The wine industry could lose a generation of customers if it doesn’t get better at capturing the attention of younger drinkers, according to a survey commissioned by Vinexpo.
In a study of 100 occasional wine drinkers aged 20-25 (20 each in London, Paris, Brussels, New York and Tokyo), focus group participants said they are curious about wine, but deterred by too many choices and styles, complex labelling and wine’s stuffy image.
At the same time, a study of over 500 18-25 year olds conducted by decanter.com confirmed that this age group is interested in wine, and eager to learn more.
‘The vast majority of respondents [to the decanter.com survey] don’t consider wine a culprit in binge-drinking,’ said editor-at-large Adam Lechmere.

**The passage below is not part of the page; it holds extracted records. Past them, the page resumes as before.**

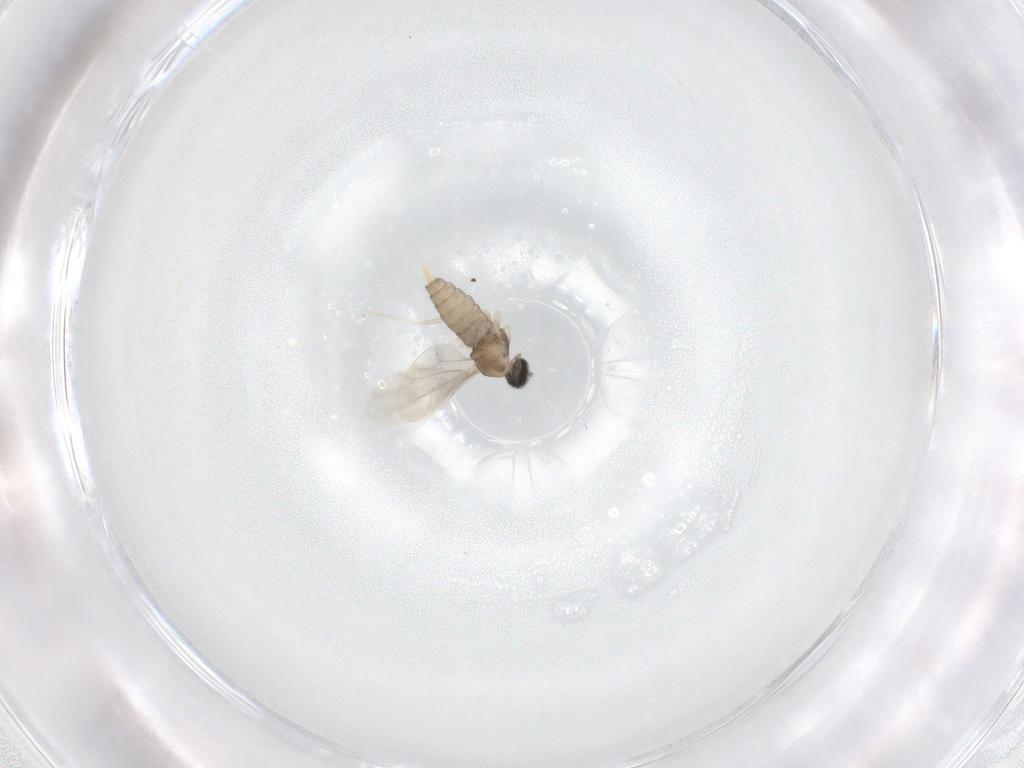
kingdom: Animalia
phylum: Arthropoda
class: Insecta
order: Diptera
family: Cecidomyiidae
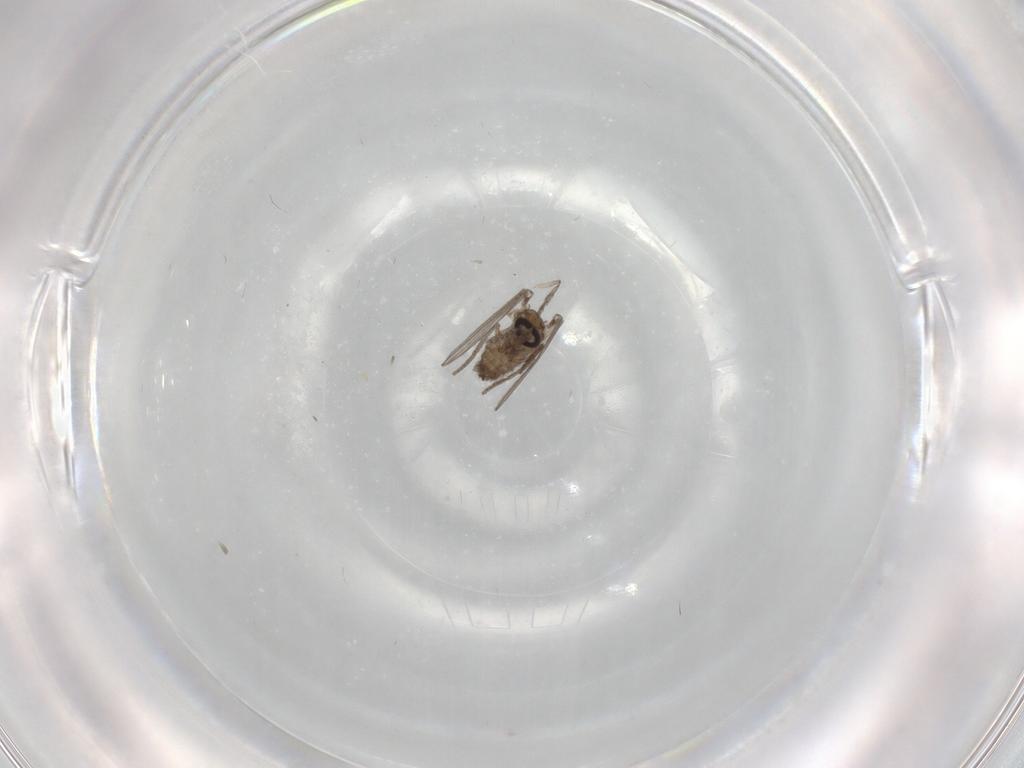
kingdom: Animalia
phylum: Arthropoda
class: Insecta
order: Diptera
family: Psychodidae
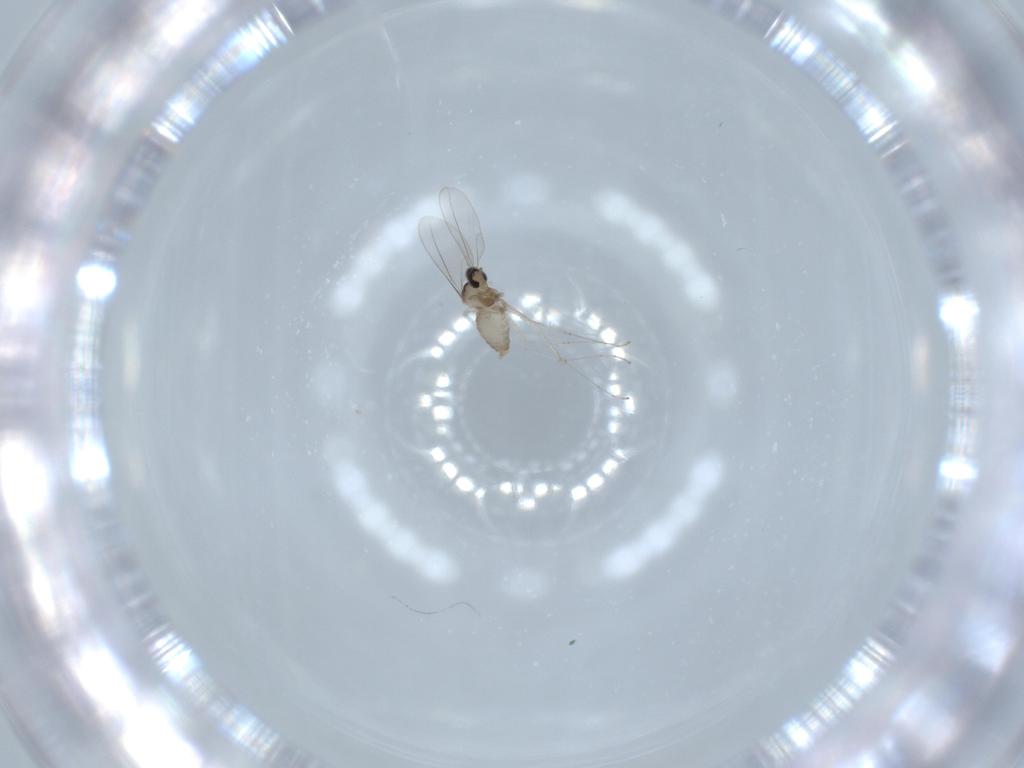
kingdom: Animalia
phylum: Arthropoda
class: Insecta
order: Diptera
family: Cecidomyiidae
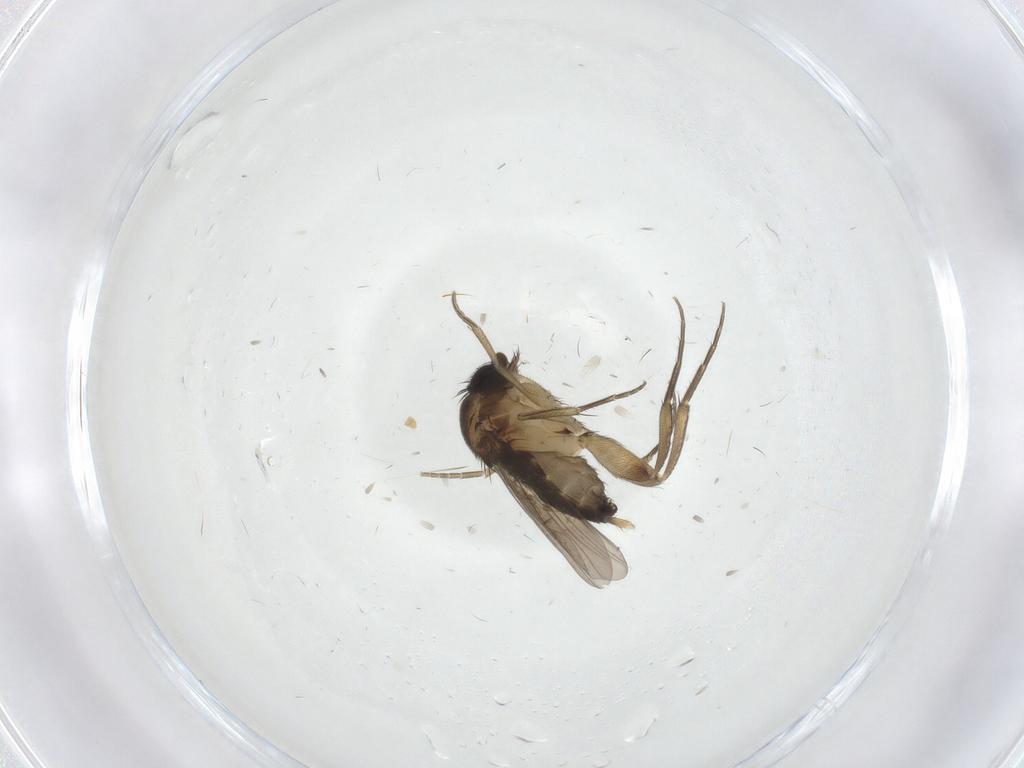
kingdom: Animalia
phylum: Arthropoda
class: Insecta
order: Diptera
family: Phoridae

‘Furthermore, they believe it’s their parents’ job – not the government’s – to teach them a responsible approach to consumption.’
Dubbed ‘the first generation’ of drinkers by Vinexpo CEO Robert Beynat, this age group views wine as a social lubricant and a source of pleasure without guilt.
Beynat added that in some instances, the young people surveyed indicated that they would welcome industry efforts to market wine directly to them.
This finding was dismissed by Stephanie Doering, assistant sommelier at Gordon Ramsay’s Maze restaurant in London, who is 24.
‘Young people do not want to be treated differently, they just want to be taken more seriously,’ she said, describing her own experience as a customer in a respected wine shop where she felt ignored by the staff due to her youth and casual dress.
‘There is no need for a kind of Ikea kindergarten section for us in wine shops, but sommeliers and shop assistants need to be better trained at engaging with younger clients. As a sommelier I can tell you that if you make an effort to get them interested, they will spend more money.’